(Data records)
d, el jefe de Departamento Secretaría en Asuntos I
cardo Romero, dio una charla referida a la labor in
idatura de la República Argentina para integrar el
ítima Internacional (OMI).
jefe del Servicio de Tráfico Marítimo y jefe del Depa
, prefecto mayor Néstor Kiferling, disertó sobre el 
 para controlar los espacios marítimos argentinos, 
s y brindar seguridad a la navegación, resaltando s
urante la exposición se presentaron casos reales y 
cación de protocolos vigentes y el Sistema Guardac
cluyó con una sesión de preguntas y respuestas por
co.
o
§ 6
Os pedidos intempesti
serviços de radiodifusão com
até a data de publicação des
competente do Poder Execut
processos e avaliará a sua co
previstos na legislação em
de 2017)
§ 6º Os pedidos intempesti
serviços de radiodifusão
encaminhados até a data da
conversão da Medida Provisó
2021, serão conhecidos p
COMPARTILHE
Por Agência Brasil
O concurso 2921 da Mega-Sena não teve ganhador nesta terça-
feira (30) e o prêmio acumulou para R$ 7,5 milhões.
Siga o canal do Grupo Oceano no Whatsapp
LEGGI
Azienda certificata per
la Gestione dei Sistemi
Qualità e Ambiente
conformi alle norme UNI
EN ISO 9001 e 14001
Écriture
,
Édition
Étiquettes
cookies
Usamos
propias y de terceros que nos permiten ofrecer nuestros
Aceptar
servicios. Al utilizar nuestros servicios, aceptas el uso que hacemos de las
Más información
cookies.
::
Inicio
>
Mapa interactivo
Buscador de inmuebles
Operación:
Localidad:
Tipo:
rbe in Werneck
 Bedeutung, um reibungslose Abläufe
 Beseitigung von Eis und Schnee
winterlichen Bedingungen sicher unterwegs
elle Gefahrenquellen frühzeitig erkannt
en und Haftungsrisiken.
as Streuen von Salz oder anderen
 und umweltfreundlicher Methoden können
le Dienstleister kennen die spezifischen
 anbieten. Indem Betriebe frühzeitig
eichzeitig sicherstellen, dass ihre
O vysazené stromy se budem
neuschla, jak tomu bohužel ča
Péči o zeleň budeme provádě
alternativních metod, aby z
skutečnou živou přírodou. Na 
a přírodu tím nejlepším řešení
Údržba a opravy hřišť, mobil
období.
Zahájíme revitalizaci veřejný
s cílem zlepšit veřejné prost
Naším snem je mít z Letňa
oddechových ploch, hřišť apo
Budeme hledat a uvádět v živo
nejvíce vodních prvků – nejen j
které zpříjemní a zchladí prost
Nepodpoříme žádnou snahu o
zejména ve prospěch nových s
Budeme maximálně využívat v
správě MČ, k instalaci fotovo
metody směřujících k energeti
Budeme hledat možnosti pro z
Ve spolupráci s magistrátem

(What the exercise asks)
Set down every entry once more, exactly as it was written above.

(Result)
d, el jefe de Departamento Secretaría en Asuntos I
cardo Romero, dio una charla referida a la labor in
idatura de la República Argentina para integrar el
ítima Internacional (OMI).
jefe del Servicio de Tráfico Marítimo y jefe del Depa
, prefecto mayor Néstor Kiferling, disertó sobre el 
 para controlar los espacios marítimos argentinos, 
s y brindar seguridad a la navegación, resaltando s
urante la exposición se presentaron casos reales y 
cación de protocolos vigentes y el Sistema Guardac
cluyó con una sesión de preguntas y respuestas por
co.
o
§ 6
Os pedidos intempesti
serviços de radiodifusão com
até a data de publicação des
competente do Poder Execut
processos e avaliará a sua co
previstos na legislação em
de 2017)
§ 6º Os pedidos intempesti
serviços de radiodifusão
encaminhados até a data da
conversão da Medida Provisó
2021, serão conhecidos p
COMPARTILHE
Por Agência Brasil
O concurso 2921 da Mega-Sena não teve ganhador nesta terça-
feira (30) e o prêmio acumulou para R$ 7,5 milhões.
Siga o canal do Grupo Oceano no Whatsapp
LEGGI
Azienda certificata per
la Gestione dei Sistemi
Qualità e Ambiente
conformi alle norme UNI
EN ISO 9001 e 14001
Écriture
,
Édition
Étiquettes
cookies
Usamos
propias y de terceros que nos permiten ofrecer nuestros
Aceptar
servicios. Al utilizar nuestros servicios, aceptas el uso que hacemos de las
Más información
cookies.
::
Inicio
>
Mapa interactivo
Buscador de inmuebles
Operación:
Localidad:
Tipo:
rbe in Werneck
 Bedeutung, um reibungslose Abläufe
 Beseitigung von Eis und Schnee
winterlichen Bedingungen sicher unterwegs
elle Gefahrenquellen frühzeitig erkannt
en und Haftungsrisiken.
as Streuen von Salz oder anderen
 und umweltfreundlicher Methoden können
le Dienstleister kennen die spezifischen
 anbieten. Indem Betriebe frühzeitig
eichzeitig sicherstellen, dass ihre
O vysazené stromy se budem
neuschla, jak tomu bohužel ča
Péči o zeleň budeme provádě
alternativních metod, aby z
skutečnou živou přírodou. Na 
a přírodu tím nejlepším řešení
Údržba a opravy hřišť, mobil
období.
Zahájíme revitalizaci veřejný
s cílem zlepšit veřejné prost
Naším snem je mít z Letňa
oddechových ploch, hřišť apo
Budeme hledat a uvádět v živo
nejvíce vodních prvků – nejen j
které zpříjemní a zchladí prost
Nepodpoříme žádnou snahu o
zejména ve prospěch nových s
Budeme maximálně využívat v
správě MČ, k instalaci fotovo
metody směřujících k energeti
Budeme hledat možnosti pro z
Ve spolupráci s magistrátem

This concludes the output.